* [Vorgegebener Textauszug]
Die aktuell geltenden unterschiedlichen Regeln für den Familiennachzug für anerkannte Flüchtlinge, für vorläufig aufgenommene Flüchtlinge, für vorläufig aufgenommene Ausländer*innen und für Personen mit Schutzstatus S machen keinen Sinn. Wer in der Schweiz ist und nicht in sein Land zurückkehren kann, braucht grundlegende Rechte und eine Perspektive. Familien müssen geschützt werden, unabhängig vom Grund ihres Schutzbedarfs.

Die Familie in Sicherheit wissen

Begründete Sorgen um die Sicherheit der Familie verhindern eine Integration. Wer kann sich schon auf das Erlernen einer neuen Sprache konzentrieren oder auf eine neue Arbeit fokussieren und dabei seine Familie im Bürgerkrieg wissen?

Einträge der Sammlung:
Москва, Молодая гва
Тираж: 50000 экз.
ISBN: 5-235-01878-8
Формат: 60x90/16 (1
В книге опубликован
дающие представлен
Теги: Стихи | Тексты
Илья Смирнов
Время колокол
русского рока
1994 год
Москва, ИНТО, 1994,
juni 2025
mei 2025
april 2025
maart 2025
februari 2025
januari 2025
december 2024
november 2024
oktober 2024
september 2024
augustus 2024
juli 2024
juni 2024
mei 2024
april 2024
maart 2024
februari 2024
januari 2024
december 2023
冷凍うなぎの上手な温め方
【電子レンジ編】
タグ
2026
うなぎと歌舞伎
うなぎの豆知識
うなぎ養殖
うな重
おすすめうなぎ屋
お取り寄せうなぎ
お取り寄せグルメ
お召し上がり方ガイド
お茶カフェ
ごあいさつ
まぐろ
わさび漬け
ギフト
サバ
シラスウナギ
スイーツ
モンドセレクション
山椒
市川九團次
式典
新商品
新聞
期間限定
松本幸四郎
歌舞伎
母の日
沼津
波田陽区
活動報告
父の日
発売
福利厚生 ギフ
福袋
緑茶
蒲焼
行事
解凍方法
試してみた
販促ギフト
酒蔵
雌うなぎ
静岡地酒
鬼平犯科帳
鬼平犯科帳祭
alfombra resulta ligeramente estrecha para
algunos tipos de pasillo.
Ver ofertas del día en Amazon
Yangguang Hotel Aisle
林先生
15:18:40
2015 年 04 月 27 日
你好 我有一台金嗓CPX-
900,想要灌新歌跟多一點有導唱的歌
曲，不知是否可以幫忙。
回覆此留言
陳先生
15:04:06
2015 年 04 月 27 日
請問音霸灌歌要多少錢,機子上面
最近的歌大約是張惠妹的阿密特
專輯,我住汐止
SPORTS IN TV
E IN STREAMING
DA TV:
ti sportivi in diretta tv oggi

...

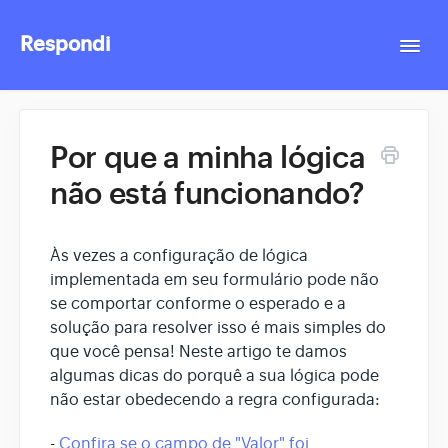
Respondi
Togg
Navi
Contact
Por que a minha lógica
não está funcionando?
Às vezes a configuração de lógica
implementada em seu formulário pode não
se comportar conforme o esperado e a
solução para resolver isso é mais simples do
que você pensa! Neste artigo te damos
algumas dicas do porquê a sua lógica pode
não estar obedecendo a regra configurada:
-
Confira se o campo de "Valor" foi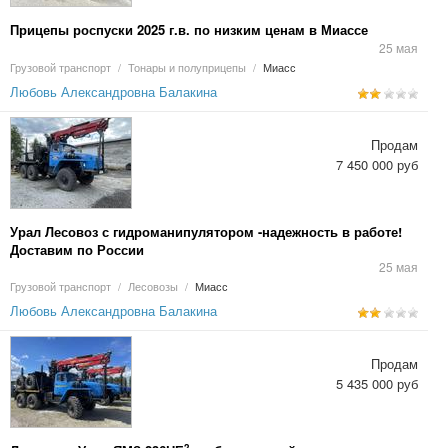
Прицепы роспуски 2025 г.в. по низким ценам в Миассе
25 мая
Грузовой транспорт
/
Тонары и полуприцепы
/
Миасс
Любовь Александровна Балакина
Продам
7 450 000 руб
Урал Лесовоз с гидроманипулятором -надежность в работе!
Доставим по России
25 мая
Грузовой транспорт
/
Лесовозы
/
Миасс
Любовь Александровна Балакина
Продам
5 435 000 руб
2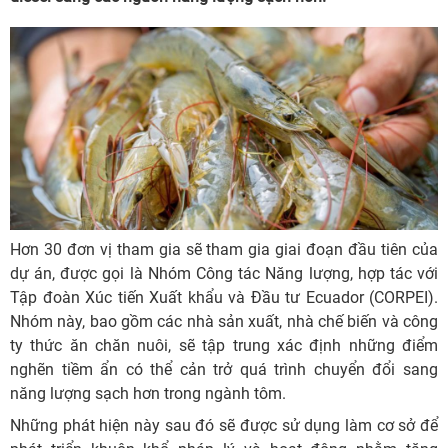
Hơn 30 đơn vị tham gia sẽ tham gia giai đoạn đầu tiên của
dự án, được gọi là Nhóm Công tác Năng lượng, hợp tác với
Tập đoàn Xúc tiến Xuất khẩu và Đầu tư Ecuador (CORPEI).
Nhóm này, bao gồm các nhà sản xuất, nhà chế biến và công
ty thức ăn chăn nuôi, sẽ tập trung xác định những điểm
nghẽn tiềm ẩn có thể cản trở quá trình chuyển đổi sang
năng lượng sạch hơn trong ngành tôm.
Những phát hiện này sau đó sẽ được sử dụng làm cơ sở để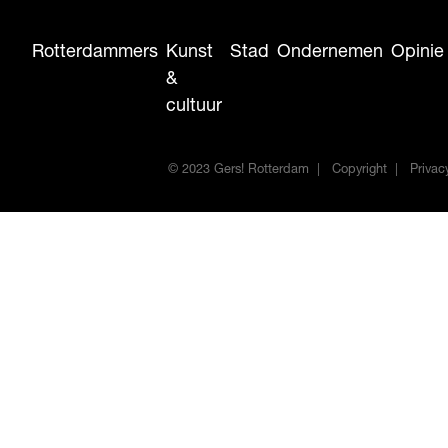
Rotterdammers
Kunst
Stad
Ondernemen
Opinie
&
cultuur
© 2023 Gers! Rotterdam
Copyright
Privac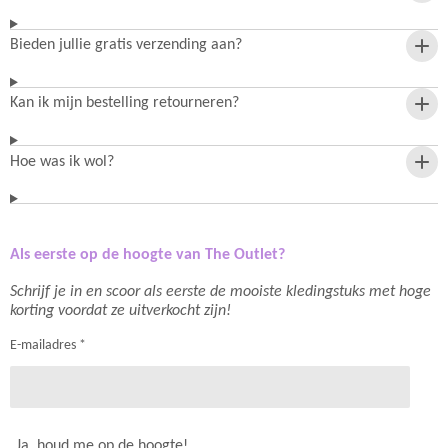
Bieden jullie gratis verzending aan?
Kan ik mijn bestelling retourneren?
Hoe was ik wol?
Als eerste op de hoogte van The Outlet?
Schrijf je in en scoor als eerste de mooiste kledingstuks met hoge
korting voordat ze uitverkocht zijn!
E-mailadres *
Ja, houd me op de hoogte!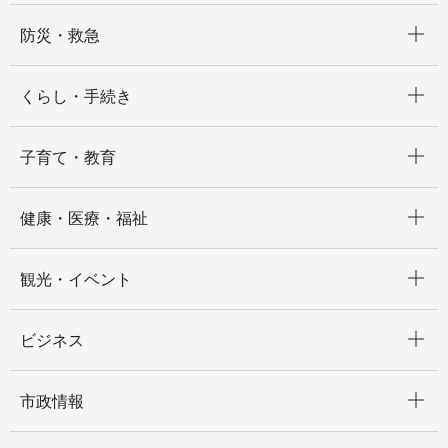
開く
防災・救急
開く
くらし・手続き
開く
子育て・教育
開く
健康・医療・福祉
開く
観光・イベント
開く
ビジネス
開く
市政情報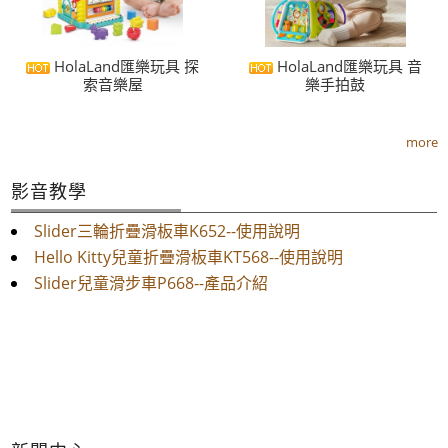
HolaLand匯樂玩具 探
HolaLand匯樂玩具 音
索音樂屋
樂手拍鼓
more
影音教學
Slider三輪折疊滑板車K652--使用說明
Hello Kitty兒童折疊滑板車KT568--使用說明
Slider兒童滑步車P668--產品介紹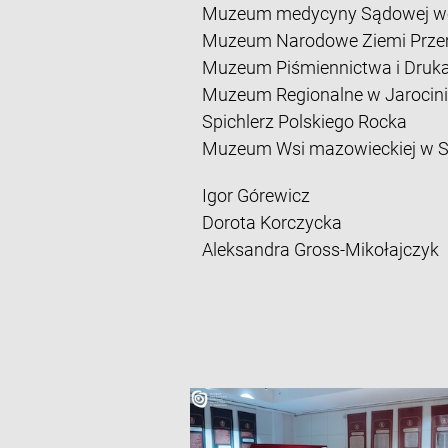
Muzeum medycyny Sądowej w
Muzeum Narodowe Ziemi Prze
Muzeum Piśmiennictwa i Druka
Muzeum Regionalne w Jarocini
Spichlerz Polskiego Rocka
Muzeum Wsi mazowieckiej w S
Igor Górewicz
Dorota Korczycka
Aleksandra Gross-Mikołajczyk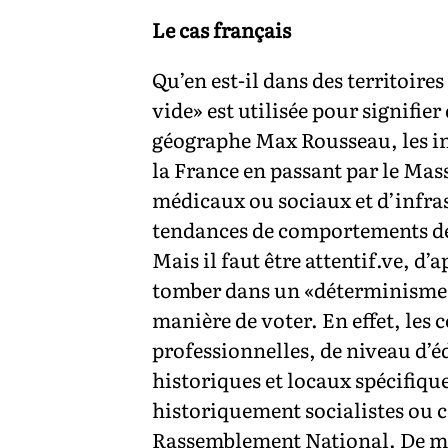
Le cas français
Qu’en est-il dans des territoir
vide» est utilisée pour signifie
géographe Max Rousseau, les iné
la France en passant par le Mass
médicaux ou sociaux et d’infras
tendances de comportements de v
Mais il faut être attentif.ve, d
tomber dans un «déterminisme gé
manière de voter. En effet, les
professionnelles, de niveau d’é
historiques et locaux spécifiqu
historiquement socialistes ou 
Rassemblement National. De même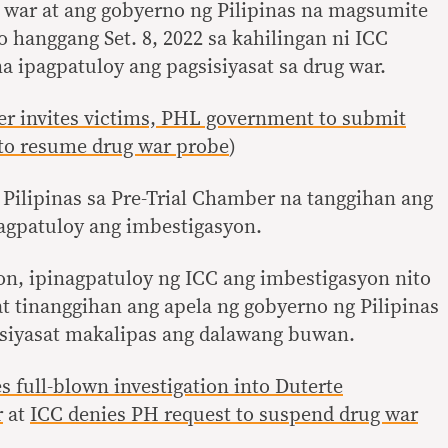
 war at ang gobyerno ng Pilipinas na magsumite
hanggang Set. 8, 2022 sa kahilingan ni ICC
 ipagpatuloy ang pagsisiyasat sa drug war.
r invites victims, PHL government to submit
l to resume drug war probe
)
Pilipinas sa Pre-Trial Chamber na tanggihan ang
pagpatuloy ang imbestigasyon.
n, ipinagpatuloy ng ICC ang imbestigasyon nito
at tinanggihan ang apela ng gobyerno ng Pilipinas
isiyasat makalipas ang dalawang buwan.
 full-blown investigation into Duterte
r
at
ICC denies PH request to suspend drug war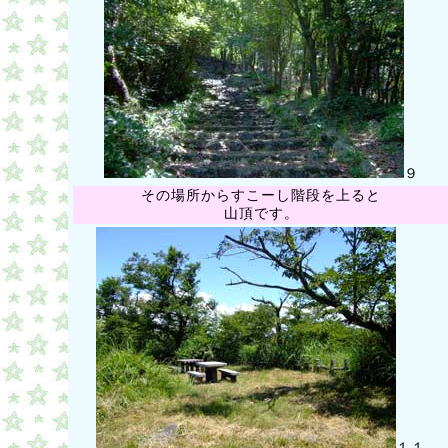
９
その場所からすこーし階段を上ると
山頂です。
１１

---

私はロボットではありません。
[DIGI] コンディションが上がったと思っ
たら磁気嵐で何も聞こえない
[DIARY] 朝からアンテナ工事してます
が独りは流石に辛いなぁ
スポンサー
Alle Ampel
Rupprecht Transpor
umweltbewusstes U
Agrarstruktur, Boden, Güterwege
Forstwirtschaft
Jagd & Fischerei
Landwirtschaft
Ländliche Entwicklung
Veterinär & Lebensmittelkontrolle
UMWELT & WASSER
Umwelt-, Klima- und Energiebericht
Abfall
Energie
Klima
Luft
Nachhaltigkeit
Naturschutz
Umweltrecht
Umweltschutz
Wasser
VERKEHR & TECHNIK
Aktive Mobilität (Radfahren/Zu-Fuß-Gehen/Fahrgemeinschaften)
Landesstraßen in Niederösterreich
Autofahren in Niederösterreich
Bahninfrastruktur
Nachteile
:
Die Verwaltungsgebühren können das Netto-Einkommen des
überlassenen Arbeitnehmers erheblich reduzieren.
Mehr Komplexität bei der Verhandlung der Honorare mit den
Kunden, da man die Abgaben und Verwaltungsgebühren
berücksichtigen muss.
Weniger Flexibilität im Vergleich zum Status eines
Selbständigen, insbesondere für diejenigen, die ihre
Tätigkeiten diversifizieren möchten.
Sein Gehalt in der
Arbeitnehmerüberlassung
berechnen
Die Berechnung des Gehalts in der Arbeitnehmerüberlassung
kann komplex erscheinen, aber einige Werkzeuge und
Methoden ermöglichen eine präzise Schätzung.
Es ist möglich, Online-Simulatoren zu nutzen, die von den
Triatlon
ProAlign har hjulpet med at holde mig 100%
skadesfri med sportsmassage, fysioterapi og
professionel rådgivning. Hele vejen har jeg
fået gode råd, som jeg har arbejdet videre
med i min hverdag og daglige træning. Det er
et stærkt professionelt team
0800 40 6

* [Aufgabenstellung] Schreiben Sie den Text über den Familiennachzug im Anschluss an seinen letzten Satz weiter. Die Daten sind hierfür ohne Bedeutung.

* [Antwort zur Aufgabe]
Jeder Mensch kann wohl nachfühlen, wie wichtig die eigene Familie ist und dass es diese unbedingt zu schützen gilt. Weshalb behandeln wir Bürgerkriegsflüchtlinge nicht so, wie wir selbst gerne behandelt würden? Der Grundsatz der Einheit der Familie und das Recht auf Achtung des Familienlebens sind auch in der Schweizer Bundesverfassung in Artikel 13 und in verschiedenen Menschenrechtskonventionen verankert. Die Familienvereinigung wird jedoch durch die bestehenden gesetzlichen Grundlagen und die restriktive Behördenpraxis massiv erschwert.

Auch Strassburg fordert tiefere Hürden

Die Schweiz ist bei Familienzusammenführungen für vorläufig Aufgenommene zu streng. Das bestätigen zwei kürzlich erfolgte Urteile; jenes zum Fall M.A. gegen Dänemark, Nr. 6697/18 vom 9. Juli 2021 des Europäischen Gerichtshofs für Menschenrechte in Strassburg (EGMR) und das Urteil des Bundesverwaltungsgerichts F-2739/2022 vom 24. November 2022. Wenn alle anderen Voraussetzungen erfüllt sind, soll die Wartefrist neu von drei Jahren auf die Hälfte verkürzt werden. Aber eben, die Wartefrist ist nur eine der vielen Bedingungen.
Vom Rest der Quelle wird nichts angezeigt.